= Bandaya movement =

Literary movement in Kannada

The Bandaya movement is a progressive literary movement in Kannada started by D. R. Nagaraj and Shudra Shrinivas in 1974. It promoted socially-committed literature and sought to make poetry a weapon against social and economic injustice. "Let poetry be a sword! The dear friend who responds to the pain of people!" ("Khadgavaagali kavya! Janara novige midiva pranamitra!"), was the slogan for the movement coined by D.R. Nagaraj.

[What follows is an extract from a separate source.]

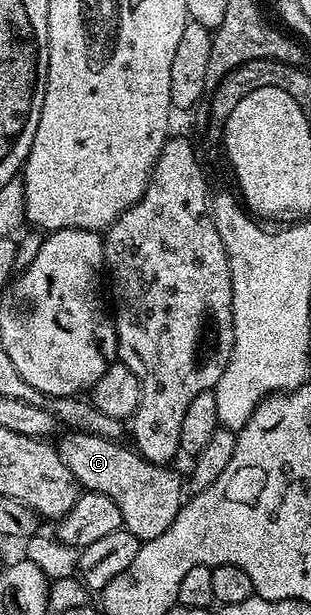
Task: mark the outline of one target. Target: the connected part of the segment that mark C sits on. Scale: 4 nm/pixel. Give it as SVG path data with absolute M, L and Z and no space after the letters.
M69 431L57 443L60 459L71 469L77 484L84 490L105 493L116 505L122 519L124 530L129 531L141 542L153 540L169 529L178 516L183 502L181 493L185 490L174 468L166 464L149 462L129 445L114 439L95 437L85 431Z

Prominent Kannada writers who identified themselves with the movement are Siddalingaiah, Chandrashekhar Patil, Chennanna Valikar, Kalegowda Nagavar, Poornachandra Tejaswi, H.S. Shivaprakash, B.T. Lalitha Naik, Kum. Veerabhadrappa, Baraguru Ramachandrappa, Prahlad Betageri, Allama Prabhu Bettadur, Geetha Nagabhushan, K. S. Bhagwan, Shantarasa, Mallika Ghanti, Shashikala Veeriah Swamy, Banjagere Jayaprakash, Gangadhar Mudaliar, Gudihalli Nagaraj, Ramzan Darga, (late) Sugayya.S. Hiremath, Sukanya Maruti, K. Sharifa, Banu Mushtaq, Dr Anupama, Nemichandra, Ki.Ram. Nagaraj, Dr.Rajashekhar Hatagundi, L. Hanumanthaiah, Bolbandeppa, (late) Linganna Satyampet, Satyanand Patrot, Basavaraj Sabarad, Sarjoo Katkar, Anand Zunjarwad, Jambanna Amarachinta, Gavisiddha Bellary, Suryakanth Gunakimath, Kamaraj, L.N. Mukundraj, H.L. Pushpa, R.G. Halli Nagaraj and Satish Kulkarni.